I think I’m drawing more from Coleman’s base. One poll had me at around 15-16 percent. 10 percent of that came from Coleman; 6 percent from Franken. I think fiscal conservatives are realizing that Norm is not a fiscal conservative. He doesn’t have a fiscal conservative bone in his body. ... At the State Fair I had probably two conservatives come up to me for every Democrat and say that they were going to support me. What I’m saying is that I think I’m doing more harm to Coleman than Franken. That may change.
I hope to do enough damage to both of them to win, that’s my goal.
On gay rights
As long as people are not harming someone else, why does the government care?
What have you been doing to since you helped Jesse Ventura's win the governor’s race in 1998, worked as director of the Office of Strategic and Long Range Planning for Ventura and served in the Senate?
I was not able to land a large law firm job. So I started up my own law practice again and I lobbied — to pay the mortgage — I mean, I had to do something. There were a couple clients and said they wanted me to represent them at the Legislature and I did. One was the new horse track in Forest Lake ... I did Metro Mobility, the bus company that I was recently driving part-time for. I had Lorillard Tobacco Company, I’m a cigar smoker so I was representing the tobacco companies — defending your right to be stupid — and I had a private prison company. So I did some lobbying, I had my law practice I was building up again, and then in 2005 Kinky Friedman lured me down to Texas ... So for a year and a half I was down in Texas trying to get Kinky Friedman elected governor I came back to Minnesota and since then I’ve been practicing law part-time and driving a Metro Mobility bus part-time until I decided to run for the Senate.
What similarities do you see between this Senate race and the 1998 governor’s race, which Jesse Ventura finally won, beating out Republican Norm Coleman and the DFL’s Hubert H. “Skip” Humphrey III:
I think there are similarities in the two candidates that are basically stuck in political speak — of saying a lot and saying nothing, of attacking each other.
The biggest difference is the mood of the American public. The American public is at an all time high of disgust with both political parties: a 9 percent approval rating of Congress. Only Congress can have a lower approval rating than George Bush. I think people are looking.
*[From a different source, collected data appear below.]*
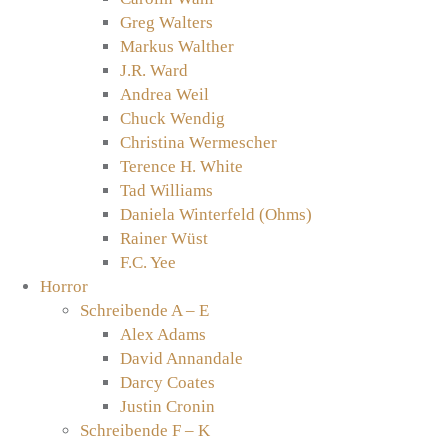
Greg Walters
Markus Walther
J.R. Ward
Andrea Weil
Chuck Wendig
Christina Wermescher
Terence H. White
Tad Williams
Daniela Winterfeld (Ohms)
Rainer Wüst
F.C. Yee
Horror
Schreibende A – E
Alex Adams
David Annandale
Darcy Coates
Justin Cronin
Schreibende F – K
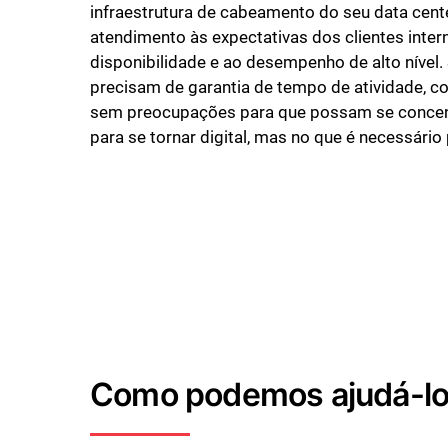
infraestrutura de cabeamento do seu data cent
atendimento às expectativas dos clientes inter
disponibilidade e ao desempenho de alto níve
precisam de garantia de tempo de atividade, co
sem preocupações para que possam se concent
para se tornar digital, mas no que é necessário
Como podemos ajudá-l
The University of Minnesota poll that came out about a month ago asked people if they’d be willing to vote for an independent or third-party candidate and 77 percent said they would. All I need to do is get half of them and I win. So I think it’s easier now than it was 10 years ago because of the mood of the public.
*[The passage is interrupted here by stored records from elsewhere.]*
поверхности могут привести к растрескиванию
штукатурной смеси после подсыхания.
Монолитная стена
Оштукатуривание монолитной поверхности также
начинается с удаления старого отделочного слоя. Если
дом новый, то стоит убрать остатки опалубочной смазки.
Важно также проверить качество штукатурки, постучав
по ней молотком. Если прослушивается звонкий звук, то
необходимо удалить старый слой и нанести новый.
Where do you think Minnesotans are leaning politically?
I think it’s up in the air right now. I don’t think labels mean anything now. The one thing I think you can say that Minnesotans are right now is they’re angry. They do not like what they’re seeing in this financial mess we’ve been dealing with. They don’t know who to blame and I just say, blame ‘em both. They created it. They’re the ones who can’t talk to each other anymore or come to any consensus, whether it’s Social Security, whether it’s Medicare, whether it’s heath care, whether it’s alternative energy. You name it, they’re stuck .. with a big debt.
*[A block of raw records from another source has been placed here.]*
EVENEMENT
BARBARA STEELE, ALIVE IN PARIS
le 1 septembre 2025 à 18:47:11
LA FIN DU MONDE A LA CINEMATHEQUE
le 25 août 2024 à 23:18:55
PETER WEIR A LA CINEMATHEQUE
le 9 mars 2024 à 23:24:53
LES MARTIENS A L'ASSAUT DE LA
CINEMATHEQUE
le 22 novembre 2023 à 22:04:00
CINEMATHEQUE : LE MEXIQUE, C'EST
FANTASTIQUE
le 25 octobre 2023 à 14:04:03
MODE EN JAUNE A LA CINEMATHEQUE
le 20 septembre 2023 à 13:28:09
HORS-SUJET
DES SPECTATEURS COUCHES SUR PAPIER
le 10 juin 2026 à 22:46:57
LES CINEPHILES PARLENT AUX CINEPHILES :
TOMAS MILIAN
What do you like to do in Duluth?
I used to love to come to Duluth to play rugby. We had some great parties. And I went skiing at Spirit Mountain my whole life — I love Spirit Mountain. I’ve been to Duluth a lot. It’s a fun town; it’s a fun city; you’ve got a lot to offer. And you don’t have congestion.
Is there anything else you’d like to tell the Budgeteer readers?
My message to them is that: You don’t like what you have in Congress, I know that. You have a choice between sending more of the same back — I don’t care which one it is, Norm or Al, they’re both gonna fit in or sending the country a message: If you don’t change your ways you’re gonna do something. You might be next. They will do more to shake Washington up than anything they could, maybe in their lifetime, by sending me there. Because they (the Washington elite) will get that message. But it’s (Minnesota’s) choice — all I can do is give them the option. Unfortunately they won’t see my talking fish or my bowlers on TV. But listen to the radio, they’ll hear me on the radio.